Tran e a sua equipe estavam estudando a formação estelar em dois aglomerados de galáxias distantes, incluindo IRC 0218, quando se depararam com a lente gravitacional. Enquanto analisava dados espectrográficos do Observatório W. M. Keck no Havaí, Tran avistou uma forte detecção de hidrogênio gasoso quente que parecia surgir de uma galáxia elíptica gigante e distante. A detecção foi surpreendente porque o hidrogênio gasoso e quente é uma assinatura clara de nascimento estelar. As observações anteriores mostraram que a gigante elíptica, que residia no aglomerado galáctico IRC 0128, era uma galáxia velha e calma, que tinha parado de fabricar estrelas há muito tempo atrás. Outra descoberta intrigante foi que as jovens estrelas estavam muito mais distantes do que a galáxia elíptica. Tran ficou muito surpreendida e preocupada, e pensou que a sua equipe tinha feito um grande erro com as suas observações.
A astrônoma logo percebeu que não tinha cometido um erro quando estudou imagens do Hubble obtidas em comprimentos de onda azul, que revelou o brilho das estrelas incipientes. As imagens, obtidas com a câmara ACS (Advanced Camera for Surveys) e WFC3 (Wide Field Camera 3) do Hubble, revelaram um objeto azul e com a forma de uma sobrancelha perto de um ponto azul manchado ao redor da elíptica gigante. Tran reconheceu as características invulgares como as imagens ampliadas e distorcidas de uma galáxia ainda mais distante por trás da galáxia elíptica, a assinatura de uma lente gravitacional.
Para confirmar a sua hipótese de lente gravitacional, a equipe analisou dados de arquivo de dois programas de observação do Hubble, o 3D-HST, um estudo espectroscópico perto do infravermelho com o instrumento WFC3, e o CANDELS (Cosmic Assembly Near-infrared Deep Extragalactic Legacy Survey), um grande programa de céu profundo do Hubble. Os dados mostraram outra impressão digital de gás quente ligado à galáxia mais distante.
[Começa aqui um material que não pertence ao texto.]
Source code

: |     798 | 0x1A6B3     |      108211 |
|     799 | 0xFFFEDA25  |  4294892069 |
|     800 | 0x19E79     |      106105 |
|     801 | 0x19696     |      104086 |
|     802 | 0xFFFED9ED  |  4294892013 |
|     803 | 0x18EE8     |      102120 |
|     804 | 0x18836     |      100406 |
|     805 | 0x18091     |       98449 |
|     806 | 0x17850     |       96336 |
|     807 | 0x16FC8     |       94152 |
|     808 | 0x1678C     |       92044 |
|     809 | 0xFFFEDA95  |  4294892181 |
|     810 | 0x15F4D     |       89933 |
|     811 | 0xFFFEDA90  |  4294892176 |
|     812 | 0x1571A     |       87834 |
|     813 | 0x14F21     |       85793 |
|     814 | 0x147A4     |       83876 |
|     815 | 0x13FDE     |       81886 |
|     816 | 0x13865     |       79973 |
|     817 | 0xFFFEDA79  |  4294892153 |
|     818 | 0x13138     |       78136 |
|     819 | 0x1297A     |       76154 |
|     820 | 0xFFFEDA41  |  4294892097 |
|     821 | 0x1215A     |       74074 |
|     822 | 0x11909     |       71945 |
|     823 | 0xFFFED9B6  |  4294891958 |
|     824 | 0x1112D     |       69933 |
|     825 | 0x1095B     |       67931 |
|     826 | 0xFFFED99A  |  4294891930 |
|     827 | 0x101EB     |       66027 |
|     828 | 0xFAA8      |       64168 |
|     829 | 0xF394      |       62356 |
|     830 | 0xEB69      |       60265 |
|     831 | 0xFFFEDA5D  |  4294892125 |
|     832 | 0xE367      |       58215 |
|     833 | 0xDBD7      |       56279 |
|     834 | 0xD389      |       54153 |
A galáxia distante é demasiado pequena e longínqua para o Hubble determinar a sua estrutura. Por isso, foi analisada a distribuição de luz no objeto para inferir a sua forma espiral. Além disso, as galáxias espirais são mais abundantes durante estes primeiros tempos. As imagens do Hubble também revelaram pelo menos uma região compacta e brilhante perto do centro. A equipe suspeita que a região brilhante é devido a uma onda de formação estelar e é provavelmente constituída por hidrogênio gasoso, aquecido pelas estrelas jovens e massivas. À medida que o grupo de pesquisadores continua o seu estudo de formação estelar em aglomerados galácticos, estará à procura de mais assinaturas de lentes gravitacionais.
Os resultados da equipe foram publicados na edição de 10 de Julho da revista The Astrophysical Journal Letters.